Raelyn Day has been promoted to principal of the Sto-Rox Jr/Sr High School.

By Elizabeth Perry

The Sto-Rox School District business manager presented the preliminary school budget for the 2023-24 school year during the director’s May meeting.

Expenditures are anticipated at $34.793 million and of that, $8 million, or 28% of the budget is going to be spent on the charter school tuition for 607 students.

The expiration of Elementary and Secondary School Emergency Relief Funds only stands to increase the cost of charter tuition, Business Manager Paul Sroka said. Currently, the district receives $4.446 million in ESSERs funding. After this coming school year, the district will be required to make up that difference in some way.

“We hope the legislature has a fair funding formula before next school year, which will assist with our difficulties,” Superintendent Megan Van Fossan said. Additionally, Van Fossan said the administration would continue to work on procuring grants and bringing students back from charter schools.

“The reality is there needs to be a combination of approaches,” she said.

The projected funds outpace the expected expenditures by $1.416 million meaning the district should have a slight surplus at the end of the year. The district is on a state-imposed economic recovery plan.

Staffing changes

Sroka resigned after the budgetary presentation. According to the district, he will be replaced by Nate Fisher of J. Martin and Associates. Sroka is leaving to become the business manager of the Aliquippa School District in Beaver County.

In other staffing news:

  • Raelyn Day was promoted from vice principal to the high school principal on Thursday, June 1 taking over for Acting Principal Michael Hauser. Hauser began with the district in March after Principal Kim Price resigned citing burnout. Day was hired in January as assistant principal for grades 10-12.

  • Brian Worst resigned as director of technology effective May 17, bringing the number of administrators up to four who have resigned, along with 16 teachers.

  • Deborah Finklang and Michael Gupp retired after 19 and 24 years of service respectively.
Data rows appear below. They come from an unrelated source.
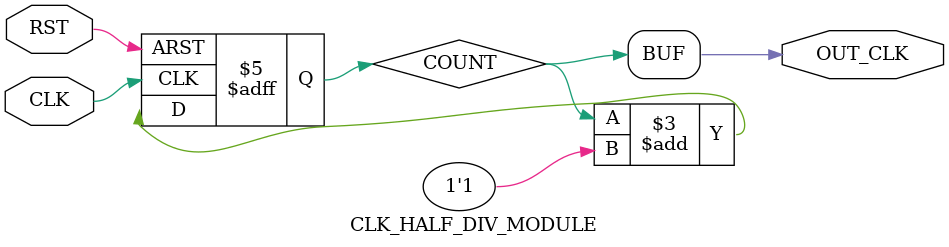
<source format=sv>
module CLK_HALF_DIV_MODULE (CLK, RST, OUT_CLK);

	input logic CLK, RST;
	output logic OUT_CLK;
	logic COUNT;

	always_ff @(posedge CLK, negedge RST) begin
		if (!RST) COUNT = 1'b0;
		else COUNT <= COUNT + 1'b1; 
	end
	
	assign OUT_CLK = (COUNT == 1'b1);
	
endmodule 
</source>
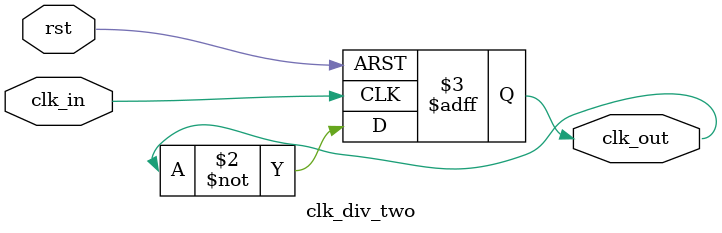
<source format=v>
module clk_div_two(clk_in,rst,clk_out);
input clk_in, rst;
output reg clk_out;
always @(posedge clk_in or posedge rst) begin
if (rst)
clk_out <= 0;
else
clk_out <= ~clk_out;
end
endmodule

</source>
This brings the number of retirements up to six teachers and one administrator for the year.

The district has been placed under a state-mandated financial recovery plan, and Van Fossan had said the uncertainty had driven many educators in the district to find other employment. A recent three-year contract settled between the administration and the teachers union should put to rest some of those anxieties, said Van Fossan.